-- Provided data follows --

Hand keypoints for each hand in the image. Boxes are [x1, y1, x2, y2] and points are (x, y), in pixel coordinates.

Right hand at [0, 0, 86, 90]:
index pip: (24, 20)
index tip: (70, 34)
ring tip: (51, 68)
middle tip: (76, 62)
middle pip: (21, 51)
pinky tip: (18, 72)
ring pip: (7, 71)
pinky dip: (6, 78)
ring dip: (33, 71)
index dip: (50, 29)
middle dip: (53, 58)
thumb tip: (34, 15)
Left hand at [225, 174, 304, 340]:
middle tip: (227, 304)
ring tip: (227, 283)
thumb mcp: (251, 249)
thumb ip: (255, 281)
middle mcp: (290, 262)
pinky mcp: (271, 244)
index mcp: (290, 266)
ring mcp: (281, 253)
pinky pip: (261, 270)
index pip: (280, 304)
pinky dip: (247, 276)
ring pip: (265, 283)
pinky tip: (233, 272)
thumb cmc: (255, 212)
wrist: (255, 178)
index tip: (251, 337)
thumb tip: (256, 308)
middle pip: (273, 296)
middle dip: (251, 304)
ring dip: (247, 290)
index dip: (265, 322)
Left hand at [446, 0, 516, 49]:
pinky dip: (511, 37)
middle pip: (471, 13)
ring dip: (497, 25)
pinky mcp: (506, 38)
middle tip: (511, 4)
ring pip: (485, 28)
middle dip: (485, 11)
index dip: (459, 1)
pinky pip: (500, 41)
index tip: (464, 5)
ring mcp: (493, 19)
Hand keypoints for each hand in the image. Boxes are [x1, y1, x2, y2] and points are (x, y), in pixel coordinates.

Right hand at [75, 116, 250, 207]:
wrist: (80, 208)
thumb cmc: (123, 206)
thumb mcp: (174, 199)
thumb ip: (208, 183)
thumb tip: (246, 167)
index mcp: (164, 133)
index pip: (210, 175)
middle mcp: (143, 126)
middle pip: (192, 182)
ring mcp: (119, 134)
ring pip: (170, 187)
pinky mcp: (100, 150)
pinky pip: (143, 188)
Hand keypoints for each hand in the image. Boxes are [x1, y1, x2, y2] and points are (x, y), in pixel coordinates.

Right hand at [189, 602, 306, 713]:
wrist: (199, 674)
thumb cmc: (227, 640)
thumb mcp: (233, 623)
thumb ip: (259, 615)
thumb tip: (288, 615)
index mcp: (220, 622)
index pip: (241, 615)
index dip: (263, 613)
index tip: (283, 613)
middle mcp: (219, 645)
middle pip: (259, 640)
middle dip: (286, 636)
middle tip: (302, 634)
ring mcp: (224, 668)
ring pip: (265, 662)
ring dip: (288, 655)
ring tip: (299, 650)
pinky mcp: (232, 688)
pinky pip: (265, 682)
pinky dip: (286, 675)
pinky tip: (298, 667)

-- Provided data concluded --
-- Provided data follows --

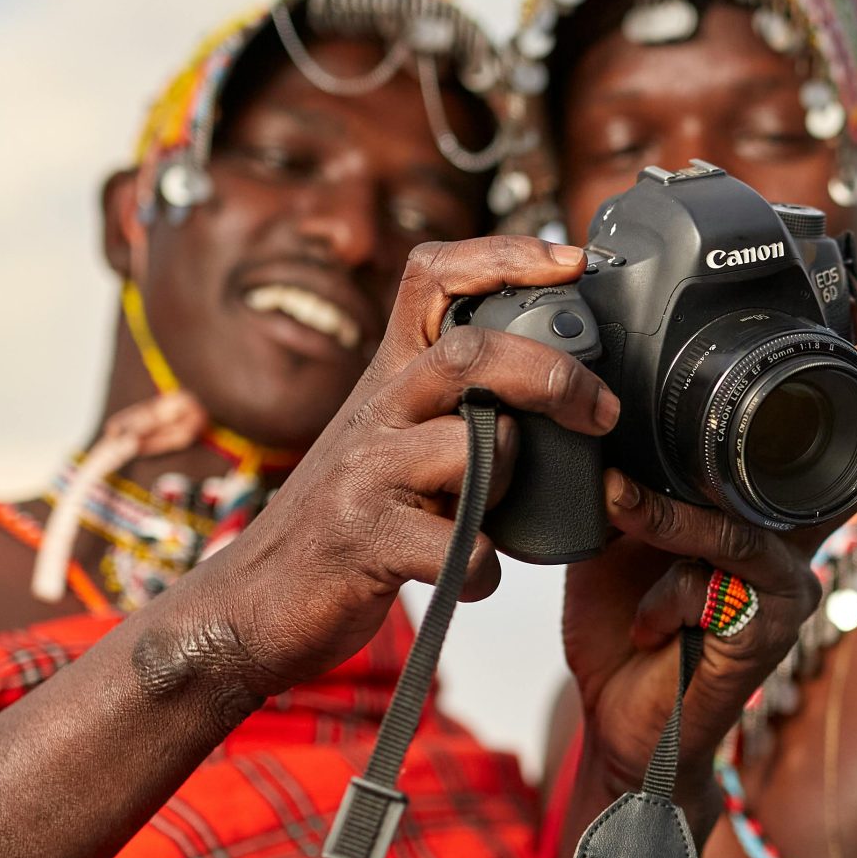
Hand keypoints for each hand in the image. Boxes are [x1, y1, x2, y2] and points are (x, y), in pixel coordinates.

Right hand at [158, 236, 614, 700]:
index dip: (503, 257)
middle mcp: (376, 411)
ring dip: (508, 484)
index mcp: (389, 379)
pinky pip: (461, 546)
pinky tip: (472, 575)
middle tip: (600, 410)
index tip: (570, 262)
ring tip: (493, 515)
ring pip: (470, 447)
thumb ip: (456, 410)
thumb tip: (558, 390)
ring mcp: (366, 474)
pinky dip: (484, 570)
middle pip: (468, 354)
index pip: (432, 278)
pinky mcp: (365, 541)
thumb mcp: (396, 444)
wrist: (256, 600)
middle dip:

-- Provided data concluded --
-- Provided data follows --

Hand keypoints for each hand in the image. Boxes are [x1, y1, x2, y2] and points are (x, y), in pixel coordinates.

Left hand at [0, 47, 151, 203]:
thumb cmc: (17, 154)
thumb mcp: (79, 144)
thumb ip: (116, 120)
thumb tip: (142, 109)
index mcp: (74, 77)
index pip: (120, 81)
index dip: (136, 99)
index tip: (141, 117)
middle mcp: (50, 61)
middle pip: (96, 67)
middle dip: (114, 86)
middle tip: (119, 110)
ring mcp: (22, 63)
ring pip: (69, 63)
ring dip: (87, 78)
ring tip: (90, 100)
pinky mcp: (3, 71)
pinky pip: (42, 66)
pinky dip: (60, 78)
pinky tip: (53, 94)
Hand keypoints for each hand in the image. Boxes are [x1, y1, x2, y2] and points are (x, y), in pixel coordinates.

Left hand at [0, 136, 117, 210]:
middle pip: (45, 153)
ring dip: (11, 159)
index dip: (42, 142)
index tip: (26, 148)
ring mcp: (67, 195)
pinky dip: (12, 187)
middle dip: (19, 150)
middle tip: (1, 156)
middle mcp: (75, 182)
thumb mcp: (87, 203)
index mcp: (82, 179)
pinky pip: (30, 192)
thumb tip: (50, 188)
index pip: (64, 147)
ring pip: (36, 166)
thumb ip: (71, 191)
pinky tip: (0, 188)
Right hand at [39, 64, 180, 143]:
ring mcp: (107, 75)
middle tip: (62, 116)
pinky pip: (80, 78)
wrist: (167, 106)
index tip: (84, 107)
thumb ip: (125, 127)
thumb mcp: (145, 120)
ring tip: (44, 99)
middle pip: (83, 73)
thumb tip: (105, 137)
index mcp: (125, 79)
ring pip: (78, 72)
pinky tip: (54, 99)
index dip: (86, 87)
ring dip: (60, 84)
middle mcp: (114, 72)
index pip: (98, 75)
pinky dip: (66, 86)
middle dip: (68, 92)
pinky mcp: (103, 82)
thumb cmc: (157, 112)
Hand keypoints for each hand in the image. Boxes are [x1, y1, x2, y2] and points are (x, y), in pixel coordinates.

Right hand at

-- Provided data concluded --

Could you return exactly the stretch of the data above that starts at the line with "index mcp: (125, 79)" and ends at the line with "thumb cmc: (157, 112)", both lines included?

Answer to the exercise:
index mcp: (125, 79)
ring pip: (78, 72)
pinky tip: (54, 99)
index dip: (86, 87)
ring dip: (60, 84)
middle mcp: (114, 72)
index pip: (98, 75)
pinky dip: (66, 86)
middle dip: (68, 92)
pinky mcp: (103, 82)
thumb cmc: (157, 112)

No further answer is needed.